**INSTRUCTIONS FOR THE TASK:** Restate the entries word for word and skip every image.
━━ DATA EXCERPTS
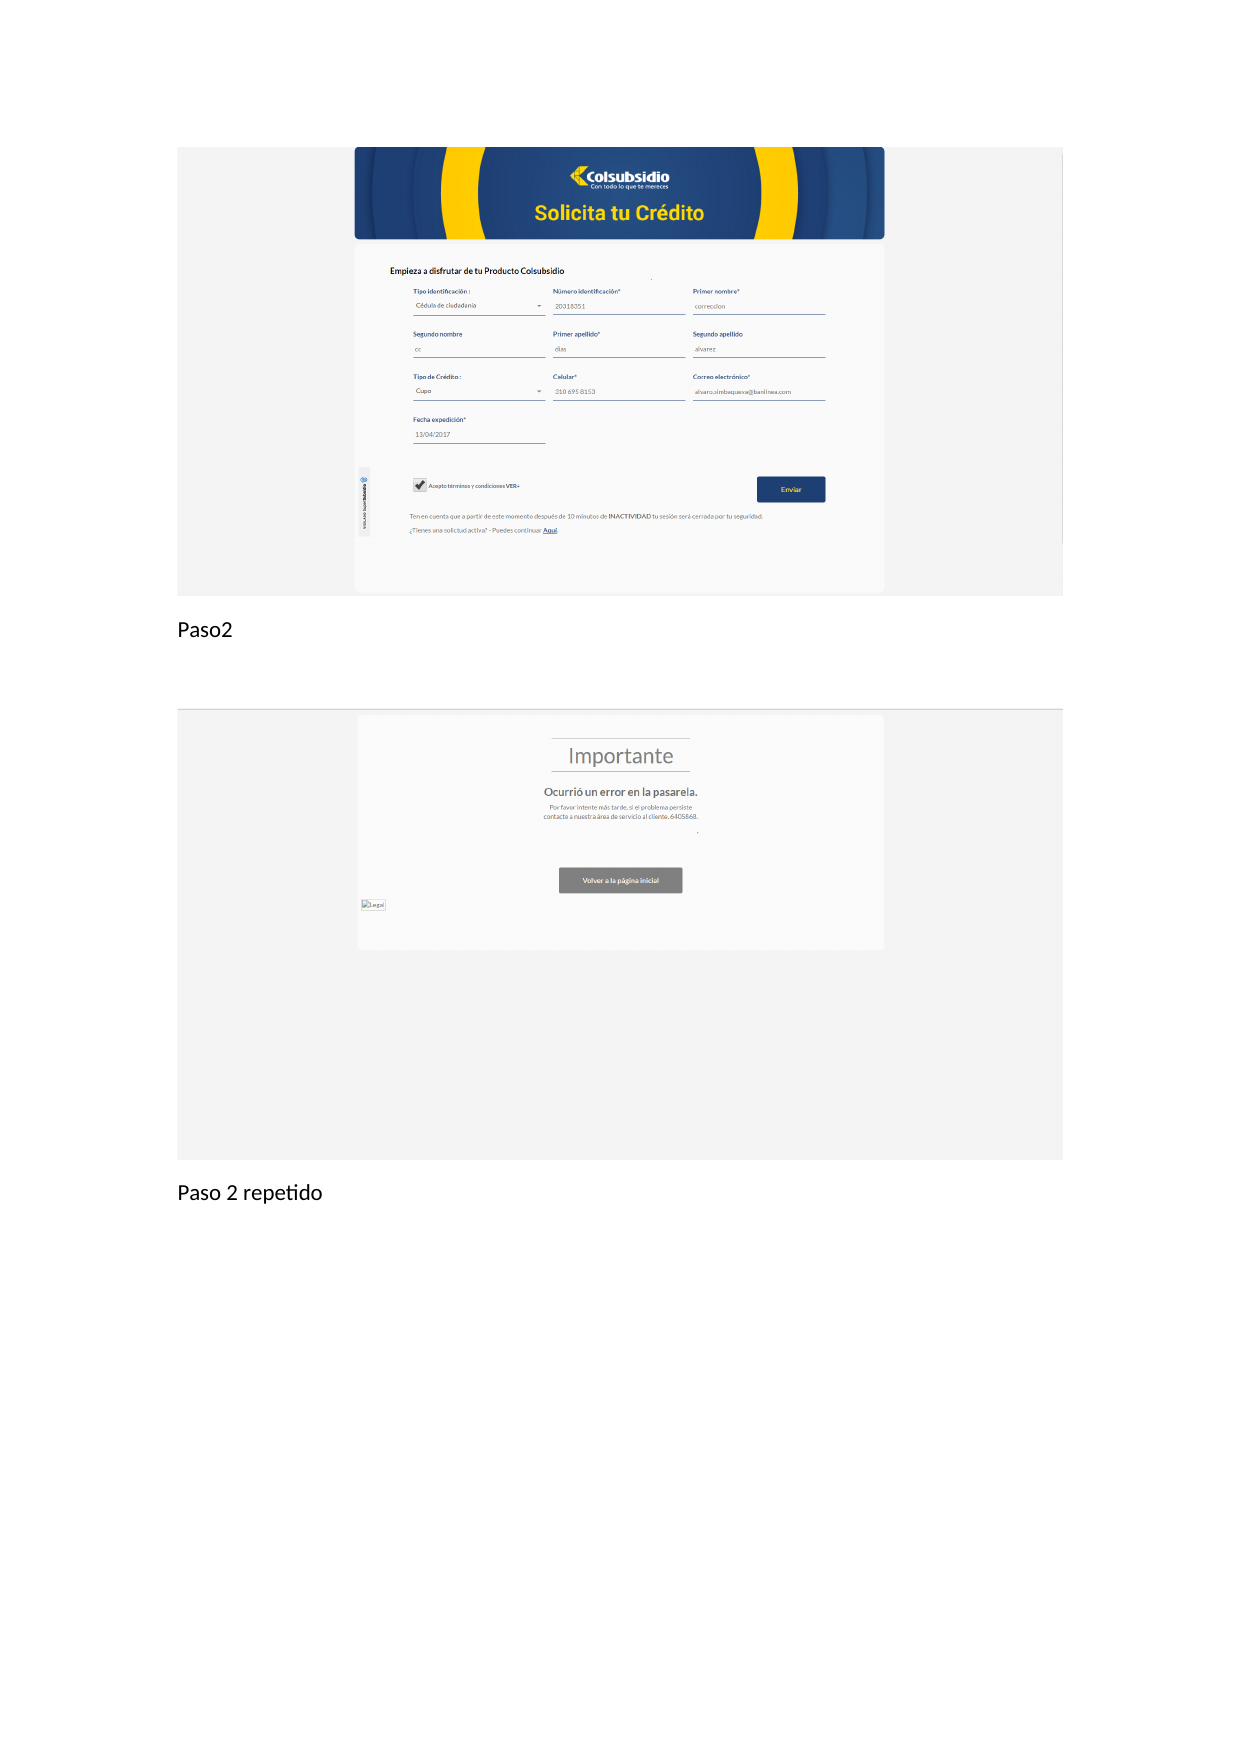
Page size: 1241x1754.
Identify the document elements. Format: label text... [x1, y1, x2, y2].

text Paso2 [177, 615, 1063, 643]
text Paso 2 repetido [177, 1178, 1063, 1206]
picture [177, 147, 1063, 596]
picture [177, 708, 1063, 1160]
━━━━
**OUTPUT OF THE TASK:**
Page size: 1241x1754.
Identify the document elements. Format: label text... [x1, y1, x2, y2].

text Paso2 [177, 615, 1063, 643]
text Paso 2 repetido [177, 1178, 1063, 1206]
picture [177, 147, 1063, 596]
picture [177, 708, 1063, 1160]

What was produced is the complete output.